Mit weiteren mobilen Impf- und Aufklärungsangeboten möchte die Bundesstadt Bonn ihre Einwohner*innen erreichen und zu einer Impfung, die nach wie vor den sichersten Schutz vor schweren Krankheitsverläufen darstellt, animieren. Insbesondere bei Einrichtungen wie den Alten- und Pflegeheimen erfolgen ein engmaschiges Monitoring und Hilfsangebote zur Organisation und Durchführung der Auffrischungsimpfungen. Ein enger Austausch mit der kassenärztlichen Vereinigung und den niedergelassenen Ärzt*innen ermöglicht es, kurzfristig auf lokal auftretende Probleme zu reagieren und das Infektionsgeschehen einzudämmen. Durch regelmäßige PCR-Tests (sog. Lolli-Tests) an allen Grundschulen und städtischen Kindertagesstätten sowie eine konsequente Kontaktpersonennachverfolgung wird die, bisher nicht durch Impfungen geschützte Gruppe der unter 12-Jährigen, bestmöglich abgesichert.  

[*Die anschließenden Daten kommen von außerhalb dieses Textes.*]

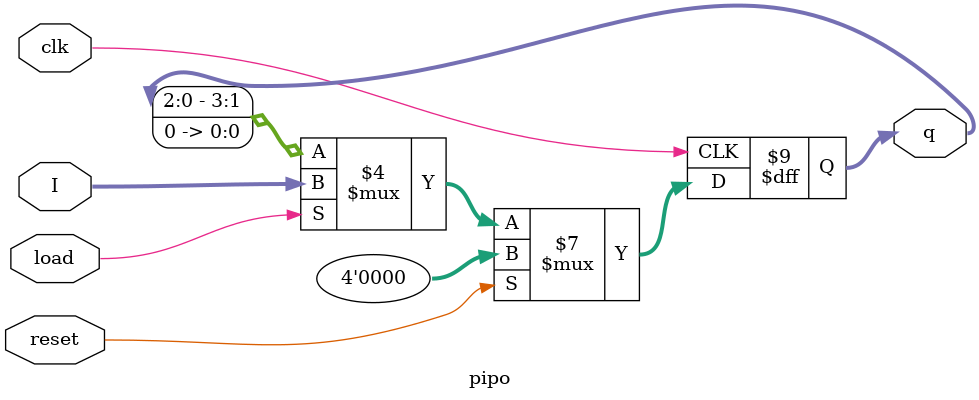
<source format=v>
module pipo(I,clk,reset,load,q);
input [3:0]I;
input clk,reset,load;
output reg [3:0]q;
reg [3:0] tmp;
always @(posedge clk )
begin
if (reset)
q <= 4'b0;
else
begin
if(load)
q<= I;
else
q<=q<<1;
end
end
endmodule

</source>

Die Analyse der Inzidenzen, der Entwicklung der Infektionszahlen innerhalb der einzelnen Bevölkerungsgruppen sowie der Krankenhausbelegung ist ein weiterer Baustein der städtischen Maßnahmen im Kampf gegen das Virus.

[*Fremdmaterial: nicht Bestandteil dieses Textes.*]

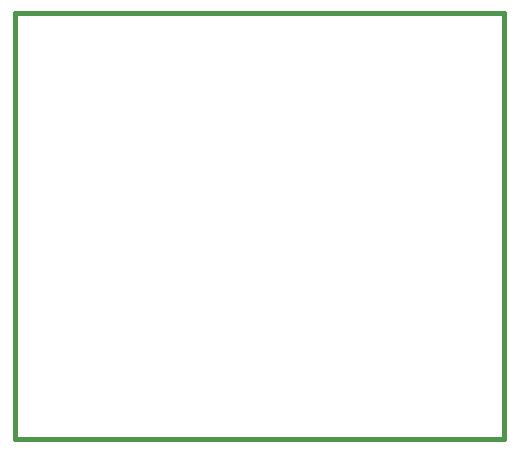
<source format=gm1>
%TF.GenerationSoftware,KiCad,Pcbnew,5.99.0-unknown-c3175b4~86~ubuntu16.04.1*%
%TF.CreationDate,2019-10-16T11:56:15+02:00*%
%TF.ProjectId,atmegax8_with_bluetooth,61746d65-6761-4783-985f-776974685f62,rev?*%
%TF.SameCoordinates,Original*%
%TF.FileFunction,Profile,NP*%
%FSLAX46Y46*%
G04 Gerber Fmt 4.6, Leading zero omitted, Abs format (unit mm)*
G04 Created by KiCad (PCBNEW 5.99.0-unknown-c3175b4~86~ubuntu16.04.1) date 2019-10-16 11:56:15*
%MOMM*%
%LPD*%
G04 APERTURE LIST*
%ADD10C,0.381000*%
G04 APERTURE END LIST*
D10*
X110744000Y-172720000D02*
X110744000Y-136652000D01*
X69342000Y-172720000D02*
X110744000Y-172720000D01*
X69342000Y-136652000D02*
X69342000Y-172720000D01*
X110744000Y-136652000D02*
X69342000Y-136652000D01*
M02*

</source>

„Die Pandemie zeigt, dass es wichtig ist, eine Datenerhebung durchzuführen und Verhalten und Verhältnisse der betroffenen Menschen genauer zu betrachten, um notwendige Maßnahmen einzuleiten. Das ist ein wichtiger Ansatz für Prävention und Gesundheitsförderung in der Bevölkerungsmedizin, die im Fokus der Gesundheitsämter steht“, so Dr. Susanne Engels, die Leiterin des Gesundheitsamtes Bonn.

Hintergrund

Seit Beginn des Jahres 2021 diskutierte der städtische Krisenstab mit einem interdisziplinären Team aus Wissenschaft und Forschung regelmäßig Best-Practice-Modelle im Umgang mit der Corona-Pandemie. Zur Identifikation zielgerichteter Maßnahmen wurde aus diesem Austausch heraus im Juli 2021 eine kleinräumige Analyse des Bonner Infektionsgeschehens durch das Forschungsinstitut infas360 in Kooperation mit dem Institut für Hygiene und Public Health am Universitätsklinikum Bonn in Auftrag gegeben. Bonn fungiert als Modellstadt, um evidenzbasierte Erkenntnisse für den zukünftigen Umgang mit der Pandemie – auch für andere Kommunen – zu gewinnen.